Berbeda dengan Elsa, Tania terlihat lebih semangat mendengar curhatan Allen. Bahkan sekarang Tania membuka matanya lebar-lebar, dan sesekali ia tersenyum begitu nama Aldi disebutkan.
“Lo suka sama Aldi?” Allen sudah tidak bisa menahan pertanyaan yang satu itu pada Tania. Beberapa hari ke belakang Tania selalu bersemangat jika mendengar sesuatu yang berbau nama Aldi. Dan Allen tidak bisa menahan untuk tidak peduli.
Tania tanpa malu-malu lagi malah tersenyum seperti anak kecil, tetapi ia langsung menggeleng. Sungguh ini bukan Tania seperti biasanya. Tania yang selalu marah jika menyinggung lelaki, Tania yang selalu memelotot tajam saat dicomblangin sama anak-anak sekelas, Tania yang selalu terdiam jika menyangkut urusan hati.
“Jin dari mana lo? Cepat kembalikan Tania!” Allen berbicara dengan tegas, ia bertingkah seolah Tania benar-benar kerasukan jin penunggu pohon pisang di taman sebelah sekolah.

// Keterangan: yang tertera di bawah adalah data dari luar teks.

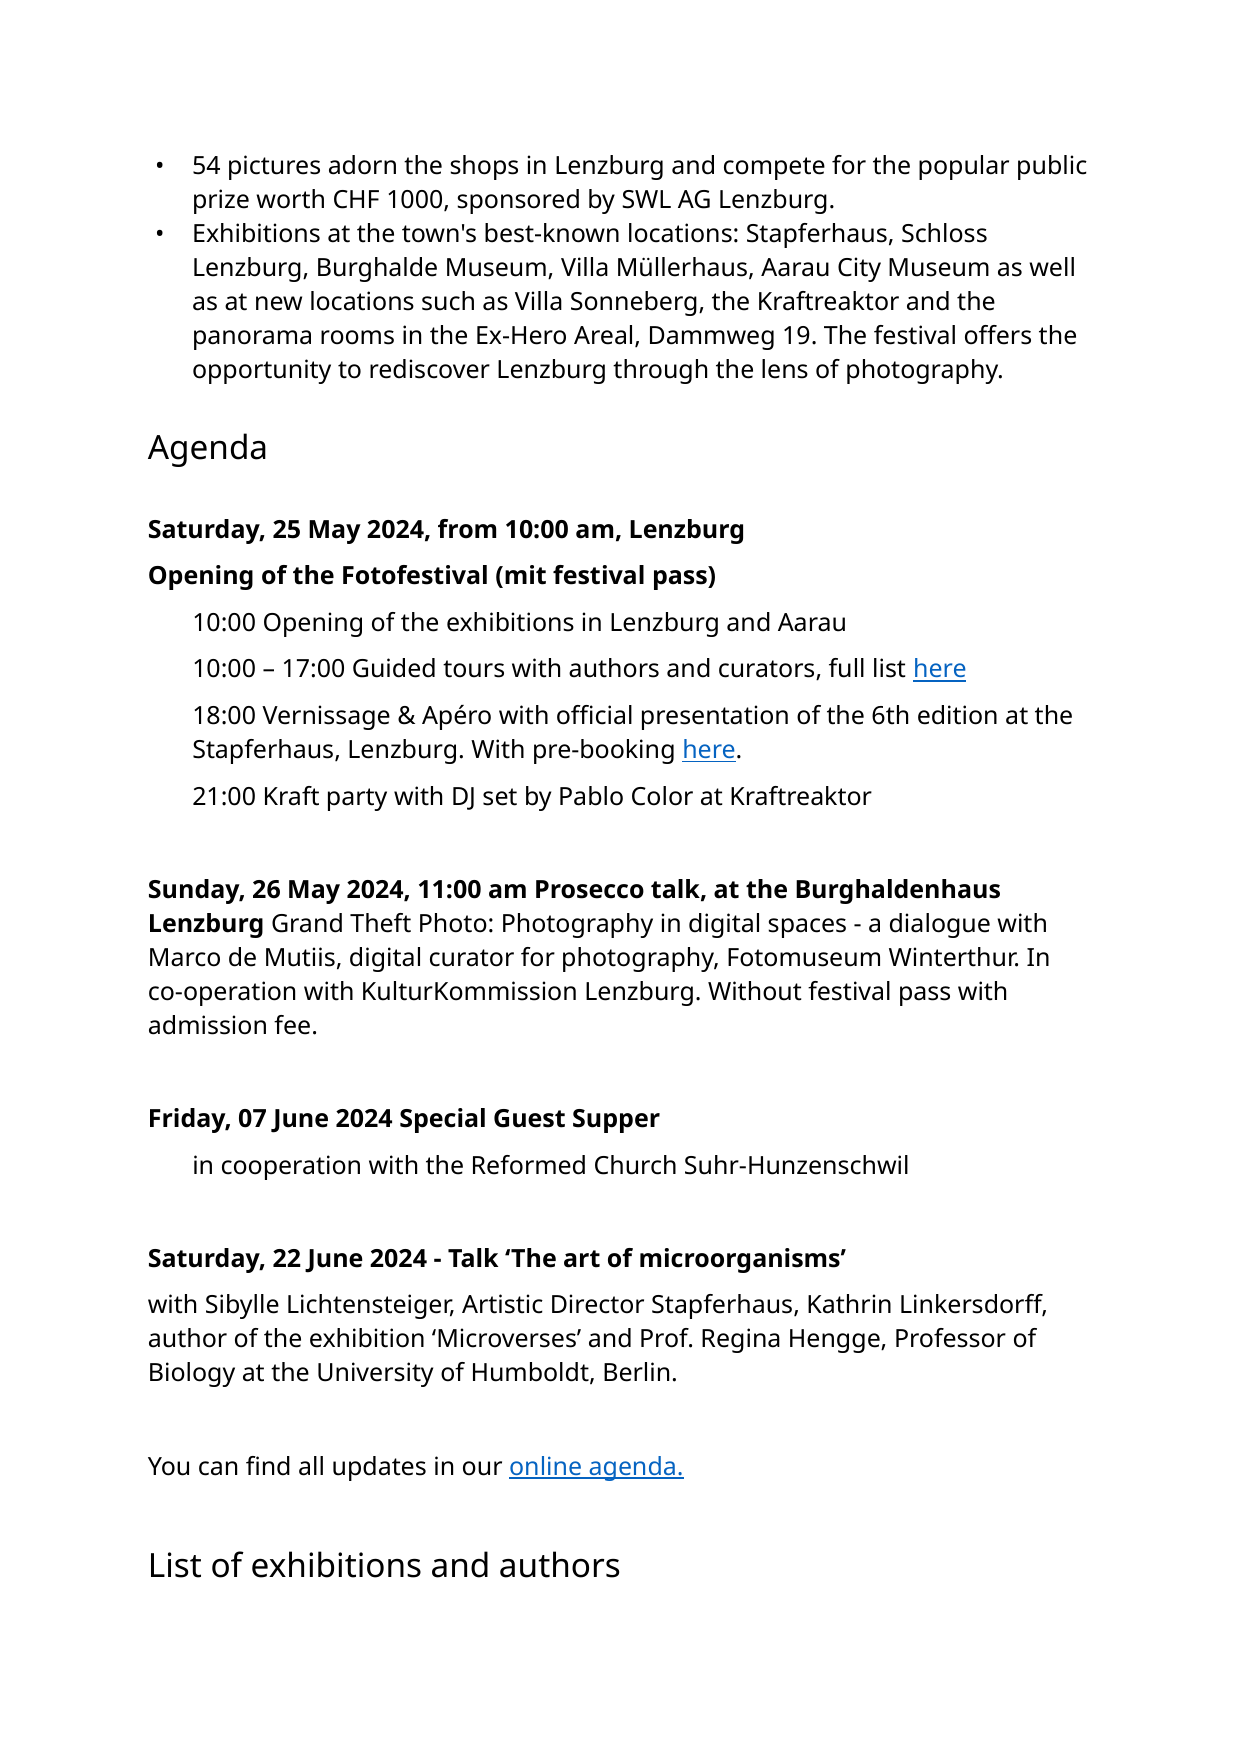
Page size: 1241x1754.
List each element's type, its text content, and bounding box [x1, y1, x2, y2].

“Len, ini gue! Tania asli, gue gak kerasukan!” Tania turun dari meja di hadapan Allen. Sekarang ia berdiri dan memegang kedua bahu Allen.
Seketika, Allen terbahak kembali. Ia merasa sangat puas karena telah mengerjai Tania dua kali dalam sehari ini. Tania terlalu serius, sulit untuk diajak bercanda.